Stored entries

□ □ □

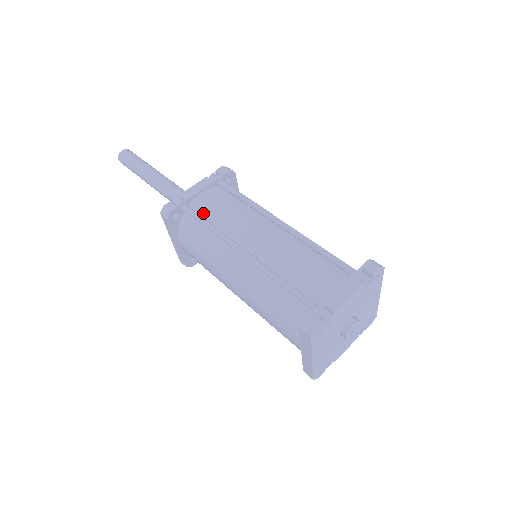
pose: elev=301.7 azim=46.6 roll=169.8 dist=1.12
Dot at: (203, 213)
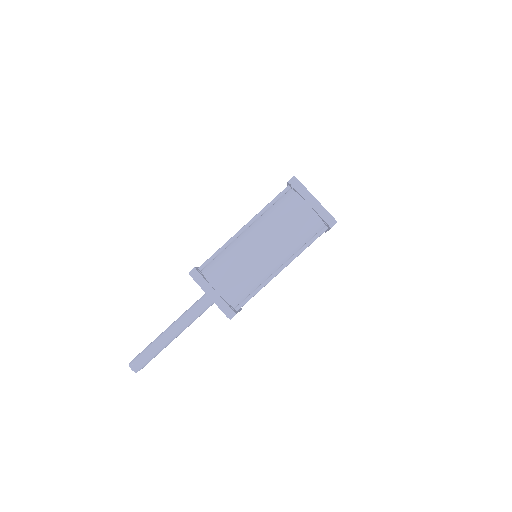
Dot at: occluded
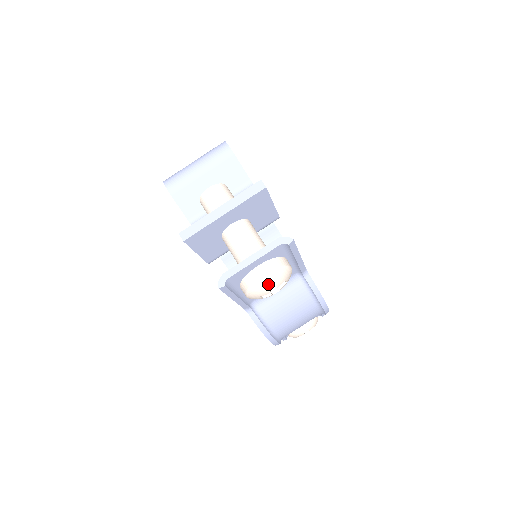
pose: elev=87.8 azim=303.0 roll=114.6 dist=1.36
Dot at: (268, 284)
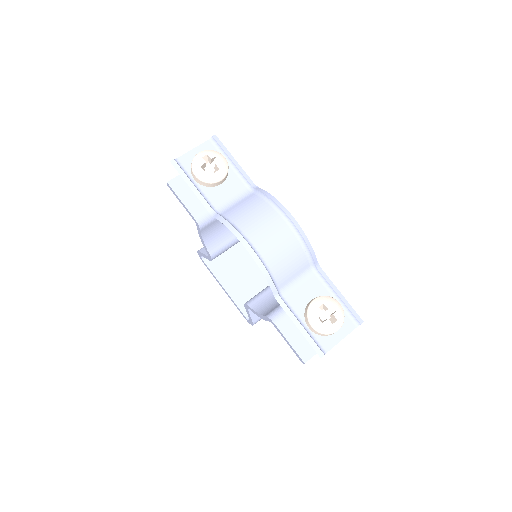
Dot at: (202, 155)
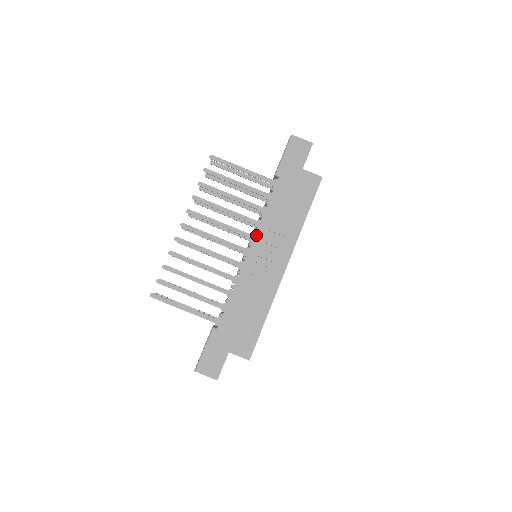
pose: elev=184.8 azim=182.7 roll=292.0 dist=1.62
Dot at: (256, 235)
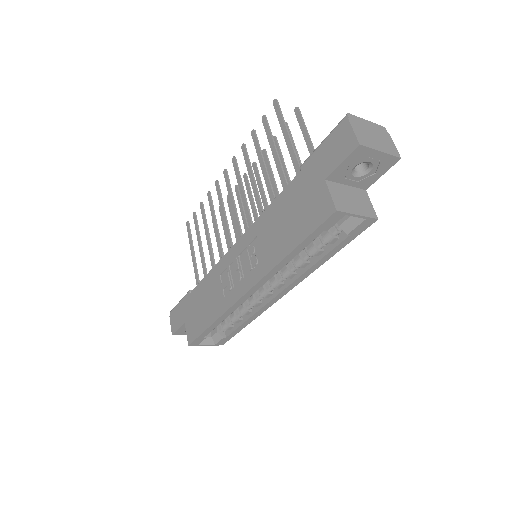
Dot at: (247, 231)
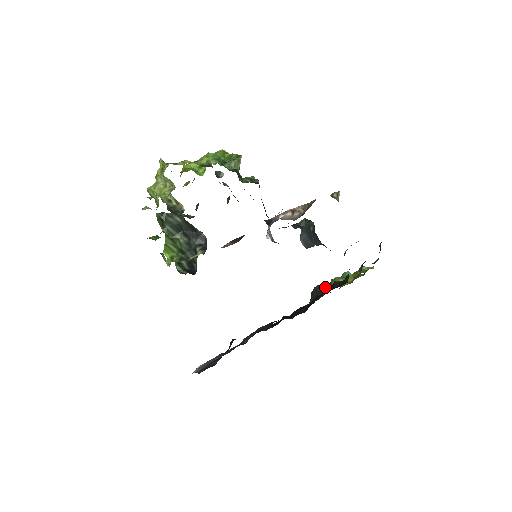
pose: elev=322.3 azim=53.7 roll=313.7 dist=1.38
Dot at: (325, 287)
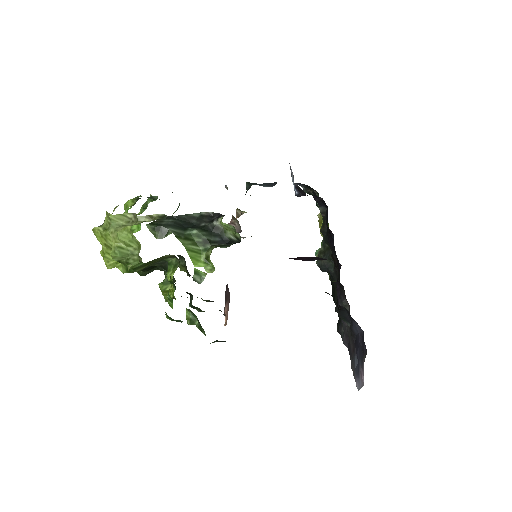
Dot at: (322, 248)
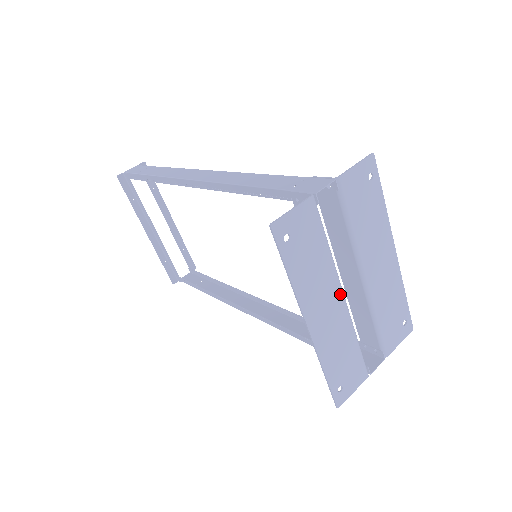
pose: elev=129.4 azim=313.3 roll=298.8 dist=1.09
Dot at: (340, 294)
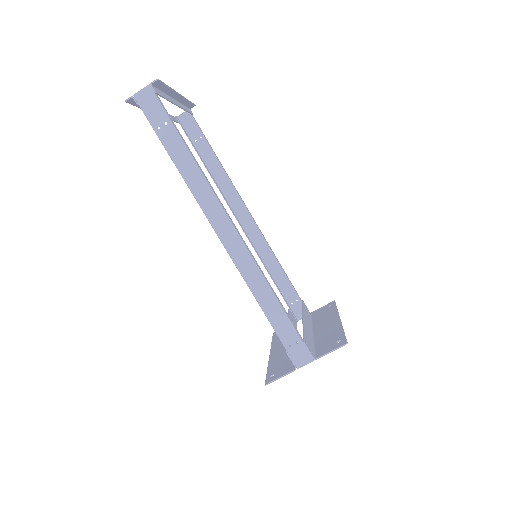
Dot at: occluded
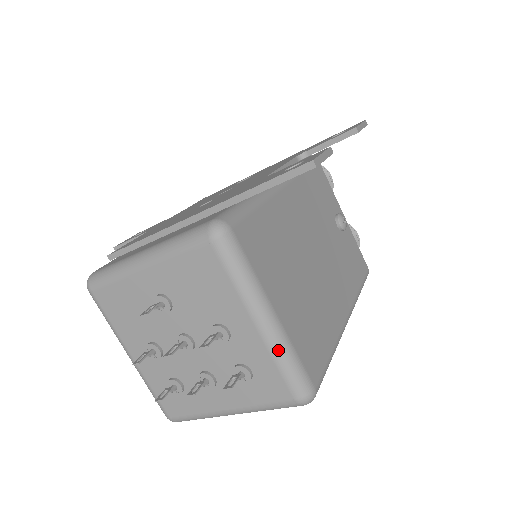
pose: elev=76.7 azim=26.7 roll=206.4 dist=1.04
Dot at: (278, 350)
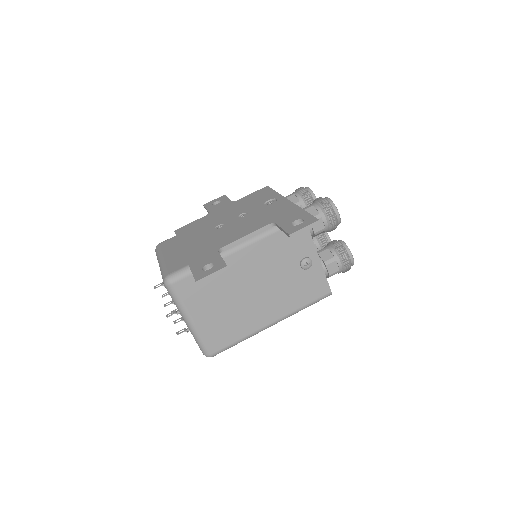
Dot at: (193, 334)
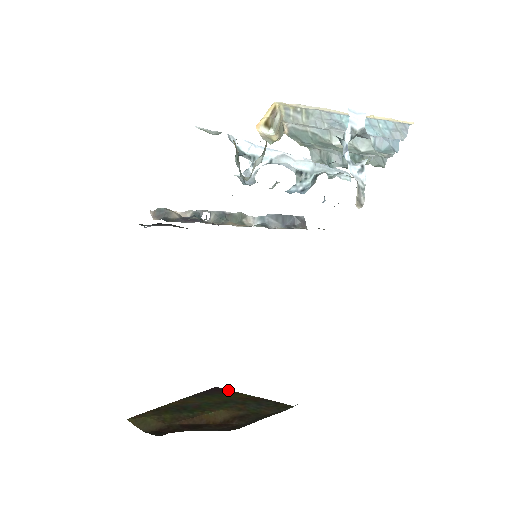
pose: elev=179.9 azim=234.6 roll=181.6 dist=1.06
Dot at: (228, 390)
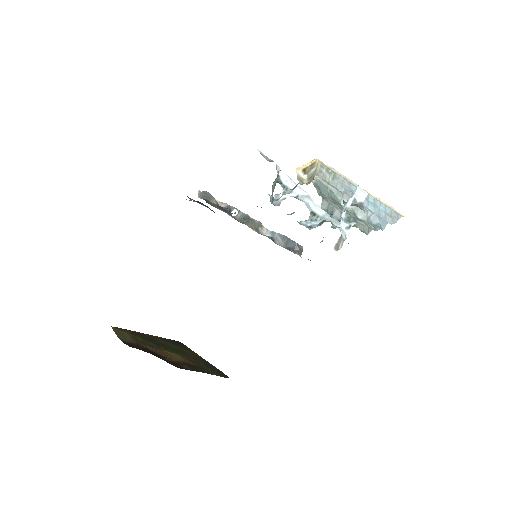
Dot at: occluded
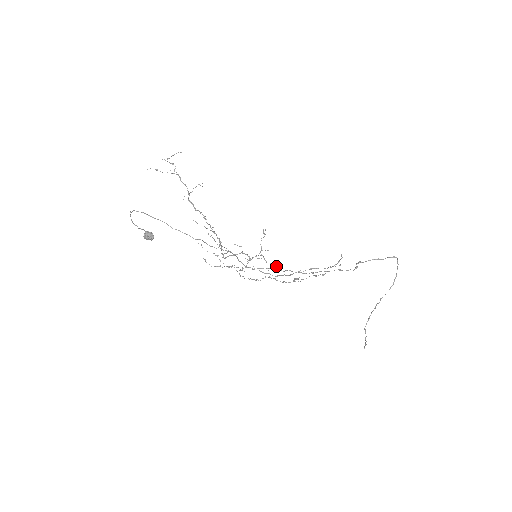
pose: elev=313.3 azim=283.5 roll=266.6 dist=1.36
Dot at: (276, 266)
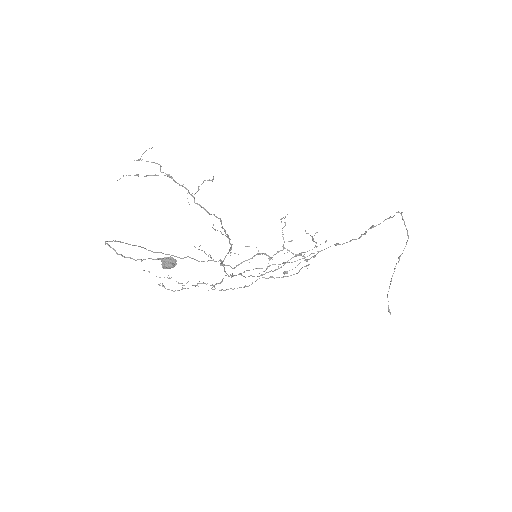
Dot at: (302, 256)
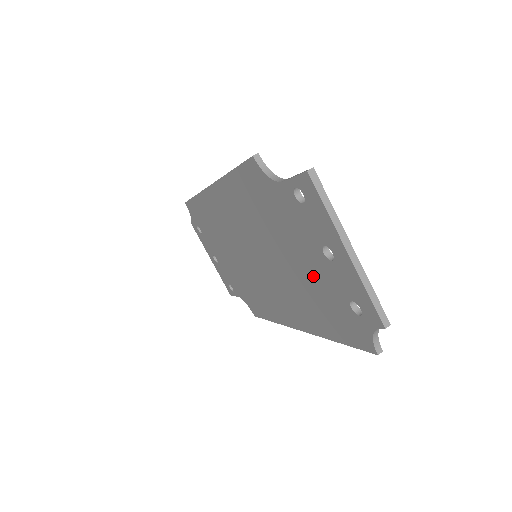
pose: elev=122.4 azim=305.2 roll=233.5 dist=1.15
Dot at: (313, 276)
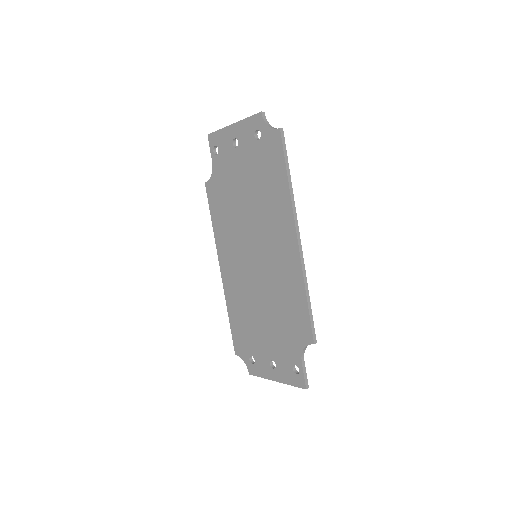
Dot at: (250, 171)
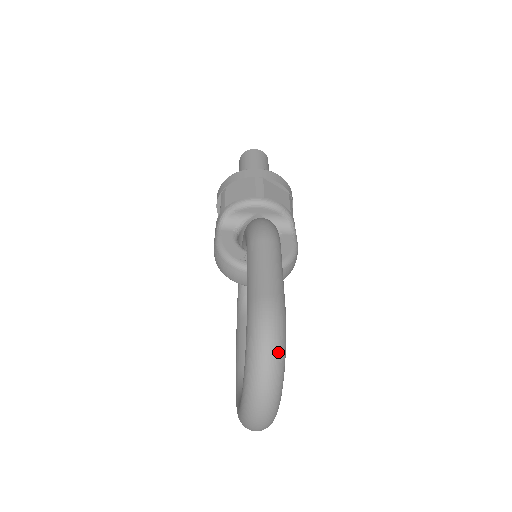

□ □ □

INSTRUCTIONS TO FOLLOW -
Rewrite the material above with "pose" replaced by "view" wherever it appears, keeping everything else the same. Leave the pictures out of your version.

EXPECTED ANSWER -
view: elev=301.7 azim=46.6 roll=169.8 dist=1.12
Dot at: (203, 213)
Dot at: occluded
view: elev=87.8 azim=303.0 roll=114.6 dist=1.36
Dot at: (268, 284)
Dot at: (202, 155)
view: elev=184.8 azim=182.7 roll=292.0 dist=1.62
Dot at: (256, 235)
Dot at: (247, 231)
view: elev=322.3 azim=53.7 roll=313.7 dist=1.38
Dot at: (325, 287)
Dot at: (322, 248)
view: elev=129.4 azim=313.3 roll=298.8 dist=1.09
Dot at: (340, 294)
Dot at: occluded
view: elev=76.7 azim=26.7 roll=206.4 dist=1.04
Dot at: (278, 350)
Dot at: (193, 334)
view: elev=179.9 azim=234.6 roll=181.6 dist=1.06
Dot at: (228, 390)
Dot at: occluded
view: elev=313.3 azim=283.5 roll=266.6 dist=1.36
Dot at: (276, 266)
Dot at: (302, 256)
view: elev=122.4 azim=305.2 roll=233.5 dist=1.15
Dot at: (313, 276)
Dot at: (250, 171)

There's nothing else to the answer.